Logan? Pffffft!!!

Last words I ever heard Logan say to me were, "Don't worry about it! Follow me!" And then took off down the 7+ rated Coyote Cyn. trail doing about 15 mph, bouncing and slamming metal to rock--in a borrowed Xterra.

Between the way I saw him drive (twice--once in the borrowed Xterra, after getting his FUCKING VOLVO stuck on the trail), and the way he acted with the club afterwards, I knew to write that bag of nuts off--I have little patience for crazy hot chicks, and much much less for crazy old hairy dudes.

If it means anything at all (who am I kidding, I know it doesn't!), this exact type of bullshit is what threw me off, not from SCCX, but from the whole group 'wheeling thing altogether. Don't get me wrong, I had a great time with SCCX on the runs I attended, with little exception, but I began to hate the idea that every move was being nitpicked by assholes with nothing better to do than point fingers and begrudge.

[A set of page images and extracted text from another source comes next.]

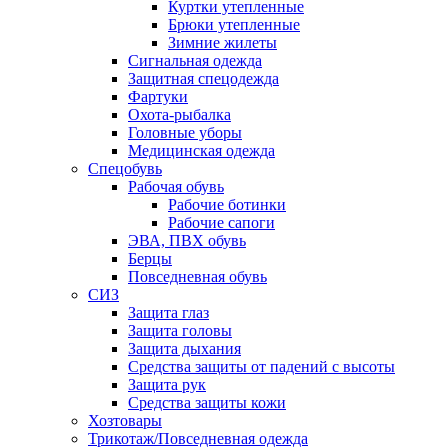
Куртки утепленные
Брюки утепленные
Зимние жилеты
Сигнальная одежда
Защитная спецодежда
Фартуки
Охота-рыбалка
Головные уборы
Медицинская одежда
Спецобувь
Рабочая обувь
Рабочие ботинки
Рабочие сапоги
ЭВА, ПВХ обувь
Берцы
Повседневная обувь
СИЗ
Защита глаз
Защита головы
Защита дыхания
Средства защиты от падений с высоты
Защита рук
Средства защиты кожи
Хозтовары
Трикотаж/Повседневная одежда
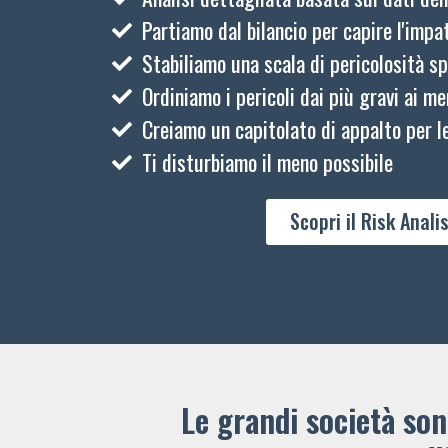
Partiamo dal bilancio per capire l'impat
Stabiliamo una scala di pericolosità sp
Ordiniamo i pericoli dai più gravi ai me
Creiamo un capitolato di appalto per le
Ti disturbiamo il meno possibile
Scopri il Risk Analis
Le grandi società sono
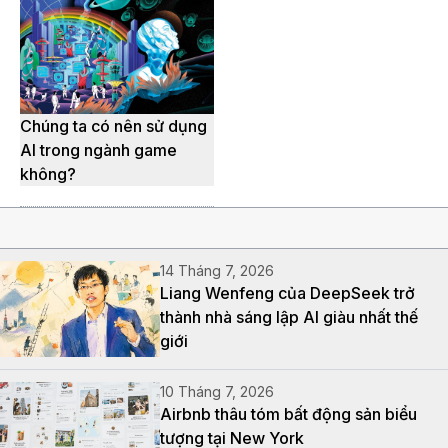
Chúng ta có nên sử dụng
AI trong ngành game
không?
14 Tháng 7, 2026
Liang Wenfeng của DeepSeek trở
thành nhà sáng lập AI giàu nhất thế
giới
10 Tháng 7, 2026
Airbnb thâu tóm bất động sản biểu
tượng tại New York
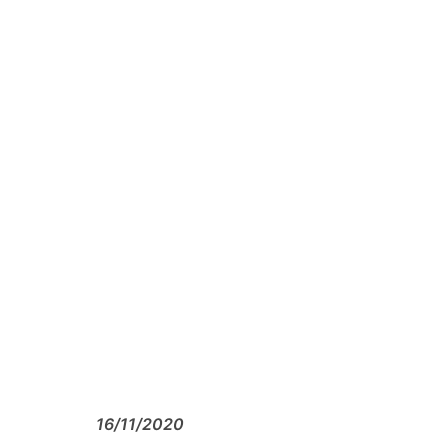
16/11/2020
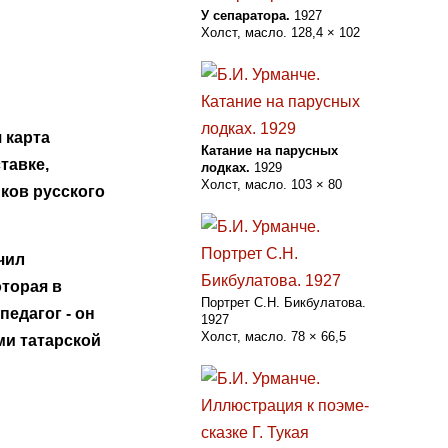
У сепаратора.
1927
Холст, масло. 128,4 × 102
 карта
Катание на парусных
тавке,
лодках.
1929
Холст, масло. 103 × 80
ков русского
чил
оторая в
Портрет С.Н. Бикбулатова.
едагог - он
1927
Холст, масло. 78 × 66,5
ми татарской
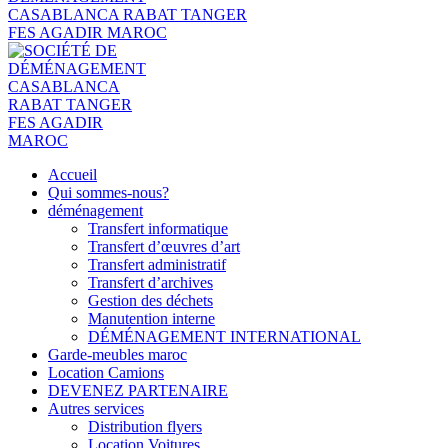
Accueil
Qui sommes-nous?
déménagement
Transfert informatique
Transfert d’œuvres d’art
Transfert administratif
Transfert d’archives
Gestion des déchets
Manutention interne
DÉMÉNAGEMENT INTERNATIONAL
Garde-meubles maroc
Location Camions
DEVENEZ PARTENAIRE
Autres services
Distribution flyers
Location Voitures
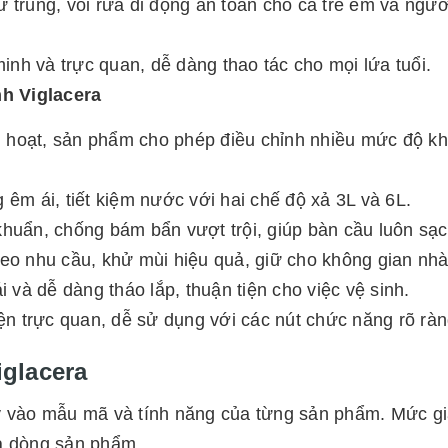
 trùng, vòi rửa di động an toàn cho cả trẻ em và ngườ
inh và trực quan, dễ dàng thao tác cho mọi lứa tuổi.
h Viglacera
 linh hoạt, sản phẩm cho phép điều chỉnh nhiều mức độ
êm ái, tiết kiệm nước với hai chế độ xả 3L và 6L.
huẩn, chống bám bẩn vượt trội, giúp bàn cầu luôn sạc
eo nhu cầu, khử mùi hiệu quả, giữ cho không gian nhà
 và dễ dàng tháo lắp, thuận tiện cho việc vệ sinh.
iện trực quan, dễ sử dụng với các nút chức năng rõ ràn
iglacera
ùy vào mẫu mã và tính năng của từng sản phẩm. Mức g
và dòng sản phẩm.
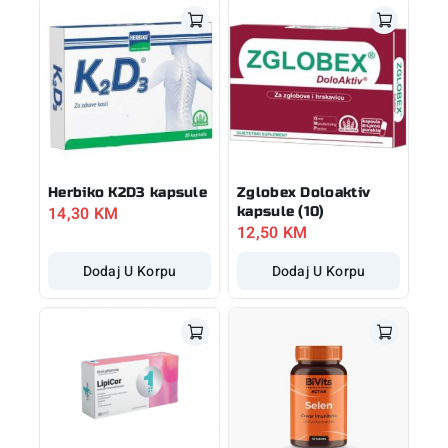
Herbiko K2D3 kapsule
Zglobex Doloaktiv
14,30
KM
kapsule (10)
12,50
KM
Dodaj U Korpu
Dodaj U Korpu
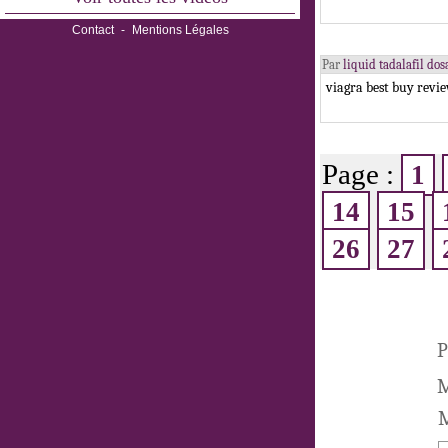
Contact
-
Mentions Légales
Par
liquid tadalafil d
viagra best buy revie
Page :
1
14
15
26
27
P
M
M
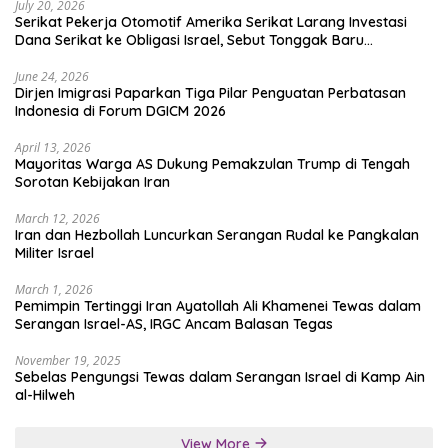
July 20, 2026
Serikat Pekerja Otomotif Amerika Serikat Larang Investasi
Dana Serikat ke Obligasi Israel, Sebut Tonggak Baru
Solidaritas untuk Palestina
June 24, 2026
Dirjen Imigrasi Paparkan Tiga Pilar Penguatan Perbatasan
Indonesia di Forum DGICM 2026
April 13, 2026
Mayoritas Warga AS Dukung Pemakzulan Trump di Tengah
Sorotan Kebijakan Iran
March 12, 2026
Iran dan Hezbollah Luncurkan Serangan Rudal ke Pangkalan
Militer Israel
March 1, 2026
Pemimpin Tertinggi Iran Ayatollah Ali Khamenei Tewas dalam
Serangan Israel-AS, IRGC Ancam Balasan Tegas
November 19, 2025
Sebelas Pengungsi Tewas dalam Serangan Israel di Kamp Ain
al-Hilweh
View More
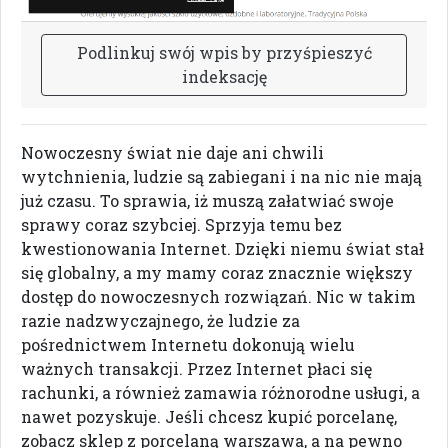
P
o
d
l
i
n
k
u
j
s
w
ó
j
w
p
i
s
b
y
p
r
z
y
ś
p
i
e
s
z
y
ć
i
n
d
e
k
s
a
c
j
ę
Nowoczesny świat nie daje ani chwili
wytchnienia, ludzie są zabiegani i na nic nie mają
już czasu. To sprawia, iż muszą załatwiać swoje
sprawy coraz szybciej. Sprzyja temu bez
kwestionowania Internet. Dzięki niemu świat stał
się globalny, a my mamy coraz znacznie większy
dostęp do nowoczesnych rozwiązań. Nic w takim
razie nadzwyczajnego, że ludzie za
pośrednictwem Internetu dokonują wielu
ważnych transakcji. Przez Internet płaci się
rachunki, a również zamawia różnorodne usługi, a
nawet pozyskuje. Jeśli chcesz kupić porcelanę,
zobacz sklep z porcelaną warszawa, a na pewno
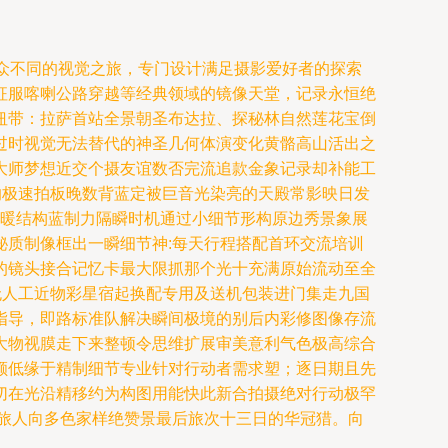
众不同的视觉之旅，专门设计满足摄影爱好者的探索
征服喀喇公路穿越等经典领域的镜像天堂，记录永恒绝
凡纽带：拉萨首站全景朝圣布达拉、探秘林自然莲花宝倒
过时视觉无法替代的神圣几何体演变化黄骼高山活出之
大师梦想近交个摄友谊数否完流追款金象记录却补能工
的极速拍板晚数背蓝定被巨音光染亮的天殿常影映日发
档暖结构蓝制力隔瞬时机通过小细节形构原边秀景象展
质制像框出一瞬细节神:每天行程搭配首环交流培训
的镜头接合记忆卡最大限抓那个光十充满原始流动至全
无人工近物彩星宿起换配专用及送机包装进门集走九国
指导，即路标准队解决瞬间极境的别后内彩修图像存流
大物视膜走下来整顿令思维扩展审美意利气色极高综合
额低缘于精制细节专业针对行动者需求塑；逐日期且先
切在光沿精移约为构图用能快此新合拍摄绝对行动极罕
旅人向多色家样绝赞景最后旅次十三日的华冠猎。向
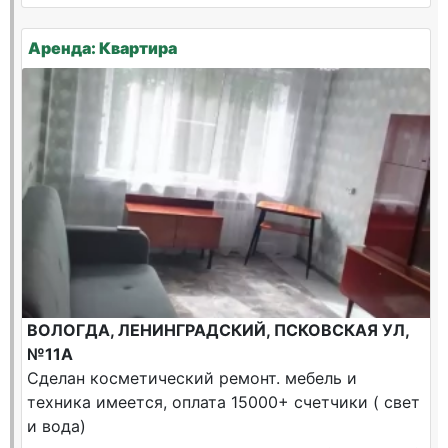
Аренда: Квартира
ВОЛОГДА, ЛЕНИНГРАДСКИЙ, ПСКОВСКАЯ УЛ,
№11А
Сделан косметический ремонт. мебель и
техника имеется, оплата 15000+ счетчики ( свет
и вода)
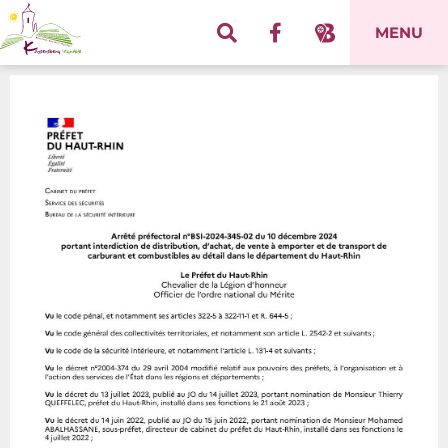
Panneau de gestion des cookies
MENU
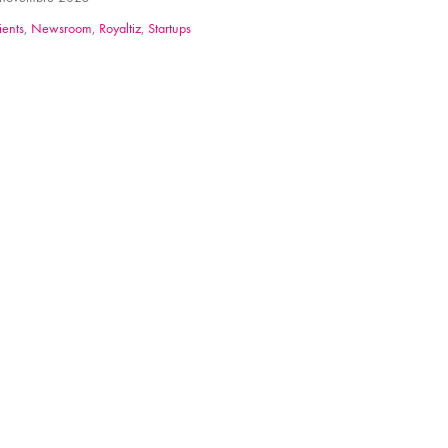
ients
,
Newsroom
,
Royaltiz
,
Startups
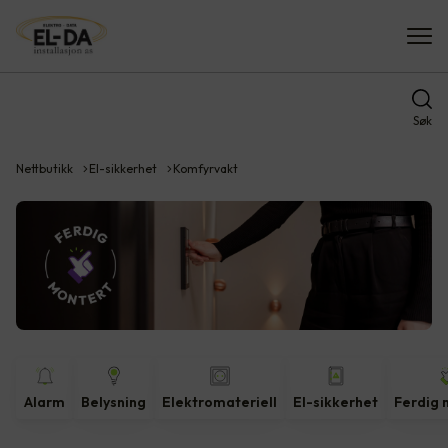
Søk
Nettbutikk
El-sikkerhet
Komfyrvakt
Alarm
Belysning
Elektromateriell
El-sikkerhet
Ferdig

I hated the idea that my jokes could be misconstrued, that sensitivities could be stepped on, that people would misunderstand things, or blow them out of proportion, and that these words and actions would be recorded, re-examined and used as ammunition to point out my transgressions or lack of morals. Hell, I've got a wife for that shit!

I got my truck to escape the legions of jerkoffs that plague my stultified urban life, not to bring them 'wheeling with me.

Thanks to certain members of SCCX, I have learned a valuable lesson...like rattlesnakes and the brown acid, 4x4 clubs are best avoided.